Swifties as a whole are often stereotyped as more politically conservative, though that’s not necessarily the case. (Swift herself came out in support of Democratic candidates in 2018.) The Gaylor community itself tends to skew more progressive, likely because the majority of community members are marginalized in some way.
“We kind of wondered if the support Taylor has shown for marginalized communities was disingenuous,” Bre says, of the Gaylor community’s feelings about the Healy relationship. “As a community I think we realized that, although we loved her music and we loved her, she was ultimately still a privileged white woman who we couldn’t rely on to be the activist we had hoped for following the Lover era and [the] Miss Americana [documentary].”

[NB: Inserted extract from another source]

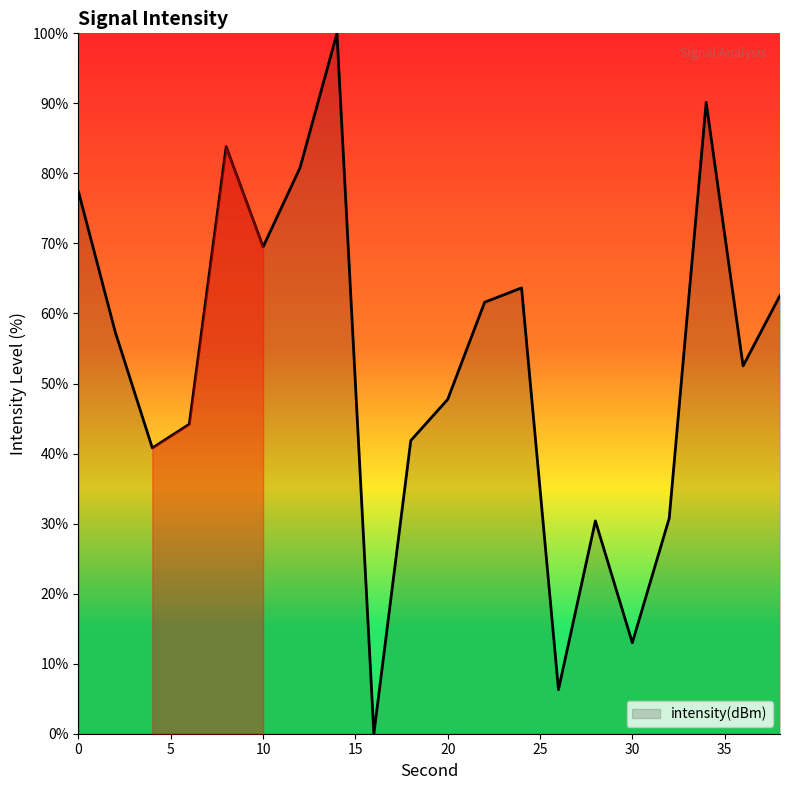

How many lines are shown in the chart?

1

Gaylors are a small fraction of the larger Swiftie universe; a 2022 report by Graphika estimated that they were approximately 9% of Swift-related fan accounts. Despite being a small minority of the fandom, the report found that they often experience some of the highest rates of online abuse, harassment, and doxxing. That homophobia and backlash has been evident in some of the responses to the fundraiser.

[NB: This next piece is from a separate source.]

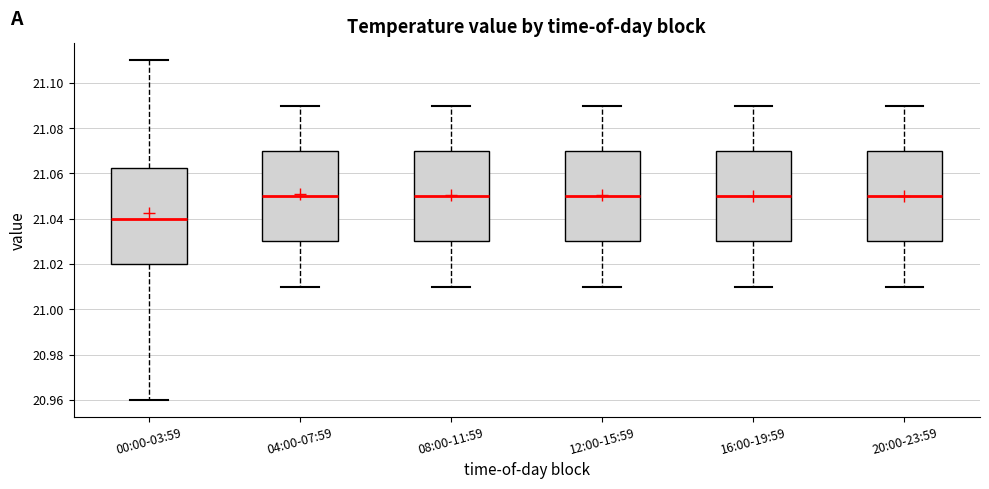

Where is the upper edge of the box for 12:00-15:59 on the y-axis? The values are not printed on the chart, so give them approximately, as read against the axis.

21.070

“The reaction from Swifties and fans of The 1975 has been indifferent or largely negative. Both groups hate the Gaylor community and anything we touch is hated by proxy,” says Marki. “There’s been a lot of criticism about [us] not doing it for the ‘right reasons’ or doing it out of spite. But… the LGBTQ+ community sees a lot of unreliable and performative allyship so we’re sensitive to that.”
As a result of the consistent harassment they face as a group, Gaylors tend to be a tightly-knit fan community. “In terms of connectedness, the Gaylor group is particularly dense, representing high rates of mutual followership,” the Graphika report reads. It’s members also “have a higher affinity for each other than for accounts in other [Swiftie] groups.”
For Bre and Marki, the success of the fundraiser underscores the way that the Gaylor community — and queer people, more generally — show up for each other. “Gaylors frequently crowdfund… to help each other,” says Bre. “Whether it was helping a member of our community get a new wheelchair, or helping them with medical bills for their sick pet, it’s queer people supporting queer people.”
Marki has been really heartened by it all: “When we come together it really is something magical.”